Quand Poil, Longcochon et Vinsobres rêvent de notoriété

mercredi 24 juin 2009 14h49
 

NANTES (Reuters) - Trécon, Vatan, Poil et autres villages de France au nom insolite, loin de s'attrister des ricanements qu'ils suscitent, veulent tirer parti de leur notoriété bien involontaire pour sortir de l'anonymat.
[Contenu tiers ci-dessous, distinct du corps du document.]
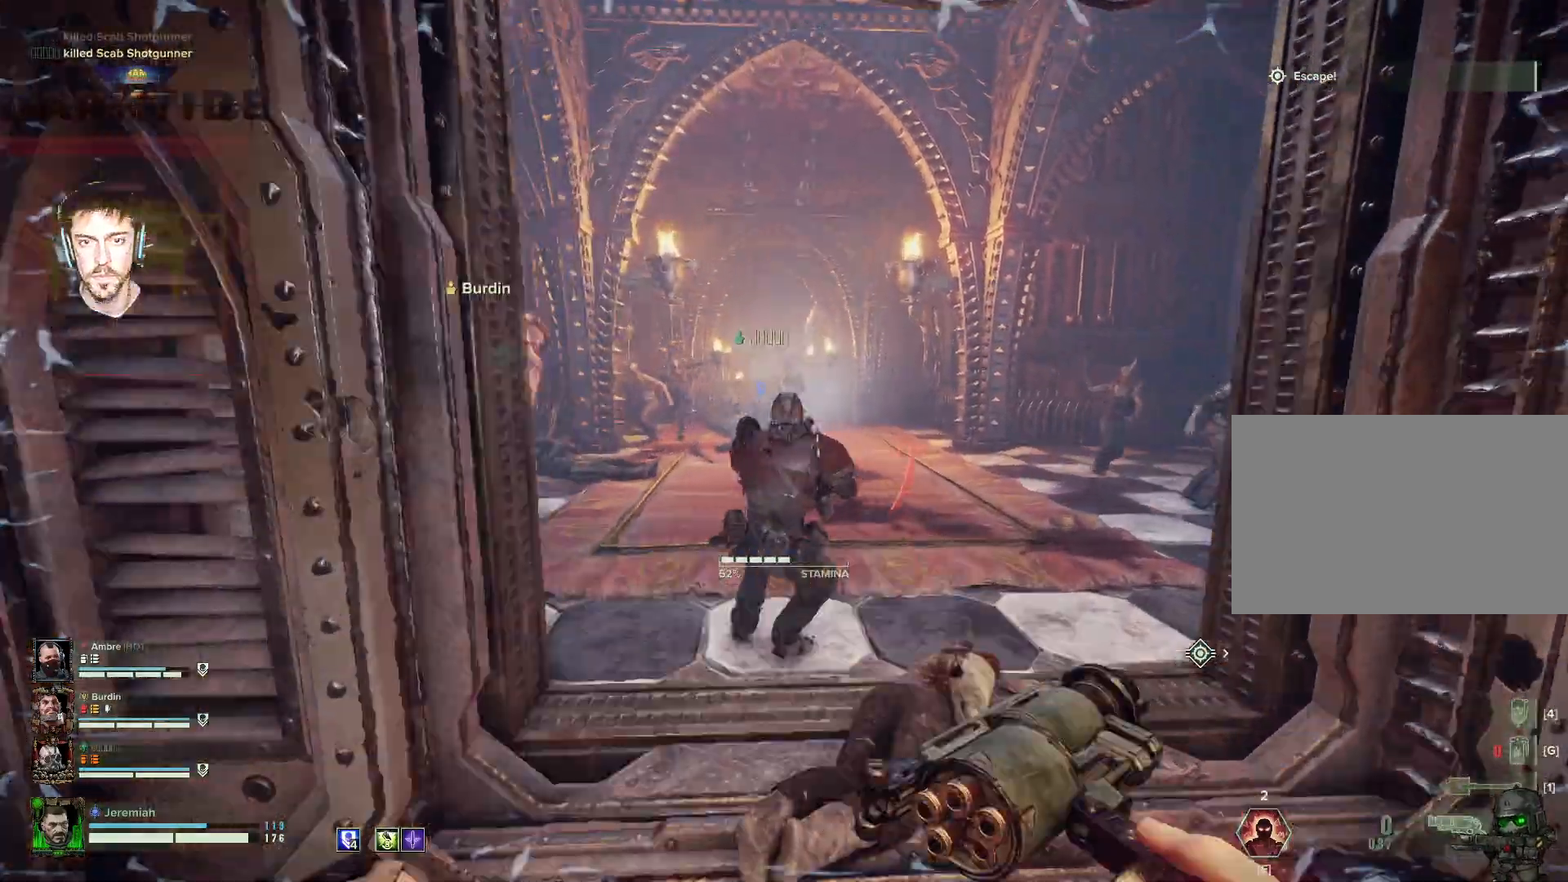
{"keys": ["d"], "mouse": ["right"], "events": [[84, "w", "up"], [217, "d", "down"], [217, "s", "down"], [250, "a", "up"], [317, "s", "up"]]}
Les septièmes "Rencontres des communes aux noms burlesques", qui se tiendront cette année les 11 et 12 juillet à Bouzillé (Maine-et-Loire), à mi-chemin entre Nantes et Angers, auront un objet de fierté entre les mains : un livre à leur gloire.

"Ces rencontres sont une occasion inespérée pour ces villages de sortir de l'anonymat et d'être une fois par an le centre de la France", a dit mercredi Patrick Lasseube, coauteur de l'ouvrage et président d'un groupement de 34 communes qui revendiquent leur nom "pittoresque ou chantant".

Yves Fouquet, maire de Vatan, une commune "très accueillante" de l'Indre située entre Vierzon et Châteauroux, estime que le jeu en vaut la chandelle.

"Cela permet de tourner le ridicule en notre faveur", a-t-il estimé. "Grâce à cela, nous avons reçu la visite de télévisions belge, anglaise ou néerlandaise. Cela a eu des retombées économiques positives sur les gîtes ou notre camping."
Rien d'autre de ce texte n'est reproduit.